En posant les jalons du Québec moderne avec des outils comme la Caisse de dépôt et la Société générale de financement, M. Parizeau a transmis un message «d'espoir» au peuple québécois, a soutenu le chef du PQ.

«Il a eu le courage de se tenir debout, a-t-il soulevé. Il a transmis un fort et très étendu message à l'effet que nous sommes capables de réussir.»

Le chef de la Coalition avenir Québec (CAQ), François Legault, a pour sa part estimé que la mise sur pied de la Caisse de dépôt et placement était le plus grand legs de M. Parizeau.
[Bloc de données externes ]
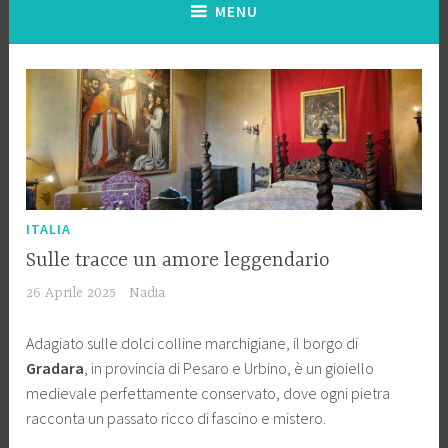
MENU
ITALIA
Sulle tracce un amore leggendario
26 Aprile 2025
Nadia
Adagiato sulle dolci colline marchigiane, il borgo di
Gradara
, in provincia di Pesaro e Urbino, è un gioiello
medievale perfettamente conservato, dove ogni pietra
racconta un passato ricco di fascino e mistero.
Parce qu'il leur a donné confiance en leurs moyens, les Québécois sont «tous des héritiers» de M. Parizeau, peu importe leurs convictions politiques, a-t-il fait valoir.

«Il nous a redonné la fierté, maintenant c'est à nous à inventer l'avenir et aujourd'hui, on doit lui dire un énorme merci pour ce qu'il a fait pour le Québec», a opiné le chef de la CAQ.

Peu de gens peuvent prétendre avoir réellement changé le Québec et Jacques Parizeau est de ce nombre restreint, a quant à lui affirmé le maire de Québec, Régis Labeaume.

«Dans notre société, il y a peu de politiciens, au terme de leur carrière ou de leur vie, dont on peut dire qu'ils ont fait la différence. Jacques Parizeau a fait une très grosse différence, a souligné le maire Labeaume. Il a amélioré collectivement notre niveau de vie, il nous a fait gagner des décennies, grâce à sa créativité et son intelligence.»

Le premier ministre Philippe Couillard s'est lui aussi rendu au Salon rouge pendant la journée, mais n'a pas jugé bon s'adresser aux journalistes, préférant retourner faire campagne en prévision des deux élections partielles de lundi.

Les funérailles d'État de Jacques Parizeau, décédé lundi dernier, auront lieu mardi en l'église Saint-Germain d'Outremont, à Montréal.